Oleh: Aset*)
Hari ini, Ikatan Pelajar Muhammadiyah (IPM) kembali berulang tahun. Usianya 64 tahun — sebuah angka yang tidak lagi remaja, bukan pula usia lanjut, tetapi cukup matang untuk merenungi siapa diri dan hendak ke mana akan melangkah. Di tengah sorak euforia dan hiasan seremonial yang bersahaja, ada gema yang menggema lebih keras di balik dinding Gedung Dakwah Muhammadiyah Jambi: gema tentang jati diri, tentang melati, dan tentang makna sebuah pengabdian yang terus diuji zaman.*Melati yang (Harusnya) Tak Layu*IPM bukan sekadar organisasi pelajar.
Ia adalah ortom (organisasi otonom) yang dirancang sebagai _madrasah ideologis_ bagi para pelajar untuk belajar menjadi pemimpin, da’i, dan pemikir yang tak sekadar fasih berorasi, tetapi juga ikhlas menapak jejak dakwah dalam senyap. Di usianya yang ke-64, IPM seharusnya tidak lagi sibuk mencari jati diri, tapi sudah menyiapkan diri menjadi penopang masa depan Persyarikatan Muhammadiyah.Logo melati di dada bukan sekadar ornamen.
Ia simbol kesucian, perjuangan, dan kesetiaan yang mesti dijaga. Namun, sering kali melati itu justru dilupakan, tergantikan oleh gelora selfie, gegap lomba, dan potret-potret “keberhasilan” yang lebih sibuk diunggah ketimbang dimaknai.
*Jambi: Panggung Kecil, Makna Besar*
PW IPM Jambi memilih merayakan Milad ini secara sederhana. Tapi jangan salah: dalam kesederhanaan, justru makna sering bertumbuh lebih dalam. Ketua PW IPM Jambi, Ade Tisna, dalam sambutannya, menegaskan bahwa _substansi harus lebih bergema daripada gemerlap_.
Bahwa IPM hari ini harus kembali menjadi ruang belajar, bukan sekadar ruang berkegiatan.Acara yang berlangsung di Gedung Dakwah Muhammadiyah Jambi juga dihadiri oleh beberapa tokoh penting dari PWM Jambi.
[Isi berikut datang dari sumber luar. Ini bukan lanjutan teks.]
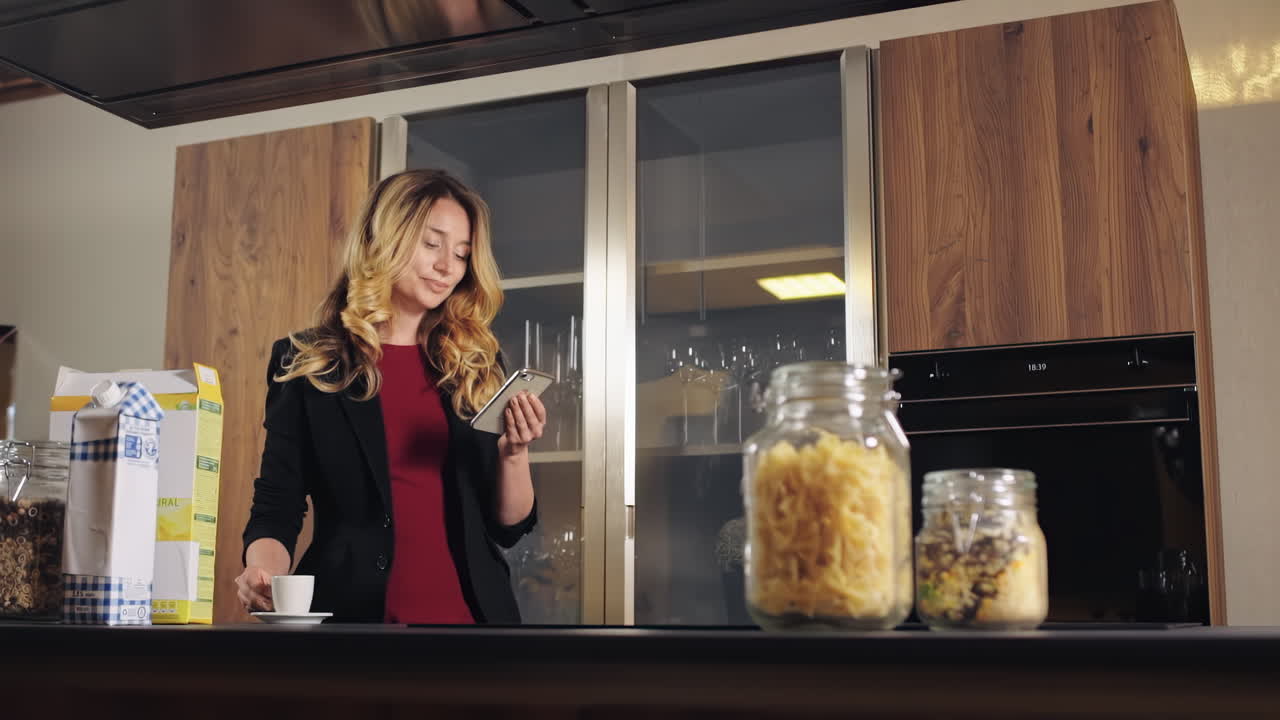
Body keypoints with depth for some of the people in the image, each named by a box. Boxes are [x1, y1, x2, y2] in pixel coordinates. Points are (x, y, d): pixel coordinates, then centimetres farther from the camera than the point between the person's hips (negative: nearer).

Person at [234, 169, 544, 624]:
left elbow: (509, 526, 7)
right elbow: (276, 508, -2)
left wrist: (514, 452, -11)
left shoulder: (477, 366, 6)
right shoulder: (307, 364, 0)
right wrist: (265, 571, -22)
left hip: (471, 609, 2)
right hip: (351, 609, -2)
Agus Setiyono (Sekretaris PWM) dan Nasroel Yasier (Wakil Ketua PWM sekaligus Korwil IPM Wilayah Jambi) memberikan suntikan refleksi yang jernih dan tegas.
Dalam pesan singkat namun bernas, Nasroel Yasier menekankan pentingnya IPM untuk terus _belajar dan memahami Muhammadiyah_, agar tidak menjadi pelajar yang hanya hafal jargon, tetapi lupa akan ruh perjuangan. “Jangan jadikan melati hanya tempelan logo; pahami ia sebagai nilai yang hidup,” ucapnya.Turut hadir juga Ketua Pimpinan Wilayah Aisyiyah (PWA) Jambi, Ibu Dirmanida, yang mengingatkan bahwa IPM bukan hanya milik pelajar laki-laki. Perempuan pelajar juga punya hak yang sama untuk menjadi pelopor, pelangsung, dan penyempurna dakwah.
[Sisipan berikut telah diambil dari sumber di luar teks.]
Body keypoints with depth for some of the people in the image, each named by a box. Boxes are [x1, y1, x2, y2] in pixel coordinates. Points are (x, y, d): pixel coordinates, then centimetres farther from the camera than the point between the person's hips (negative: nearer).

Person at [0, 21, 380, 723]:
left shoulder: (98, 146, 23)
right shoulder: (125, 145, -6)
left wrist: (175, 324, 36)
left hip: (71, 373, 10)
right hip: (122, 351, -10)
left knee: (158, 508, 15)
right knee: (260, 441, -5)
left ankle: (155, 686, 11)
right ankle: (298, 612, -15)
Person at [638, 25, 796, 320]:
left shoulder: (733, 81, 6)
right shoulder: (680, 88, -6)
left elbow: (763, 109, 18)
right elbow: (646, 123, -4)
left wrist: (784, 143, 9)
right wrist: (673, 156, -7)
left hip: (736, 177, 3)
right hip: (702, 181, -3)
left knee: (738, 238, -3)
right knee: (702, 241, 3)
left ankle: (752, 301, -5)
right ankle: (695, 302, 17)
*Antara Nostalgia dan Masa Depan*
Sejarah memang penting untuk dikenang, tapi tak kalah penting untuk dijaga dan diteruskan. IPM hari ini mewarisi semangat para pelajar terdahulu yang pernah menuliskan sejarah dengan tinta pengorbanan dan keringat perjuangan. Namun apakah generasi hari ini masih menyadari itu? Atau sudah terjebak dalam sekadar _event organizer_ dakwah dan kompetisi formalitas?Milad, dalam hakikatnya, bukan sekadar ulang tahun. Ia seharusnya menjadi momentum tafakur: tentang apa yang telah dilakukan, apa yang sedang dilalaikan, dan apa yang harus diperjuangkan. Di usia 64 tahun, IPM tidak boleh hanya menjadi bendera yang dikibarkan saat butuh nama, lalu dilipat kembali setelah seremonial usai.
*Catatan untuk Para Pelajar: Jangan Jadi Pewaris Tanpa Warisan*
IPM tidak membutuhkan anggota yang banyak jika hanya menjadi pelengkap daftar hadir. IPM butuh pelajar yang mampu menghidupkan nilai, bukan sekadar menghafal AD/ART. Butuh kader yang tak sekadar tampil keren saat milad, tapi siap memikul beban dakwah dalam sepi.Karena jika tidak, IPM akan menjadi seperti melati yang layu — masih harum tapi perlahan kehilangan makna.Selamat Milad IPM ke-64. Semoga engkau tidak hanya panjang usia, tapi juga panjang akal, panjang cita, dan panjang amal.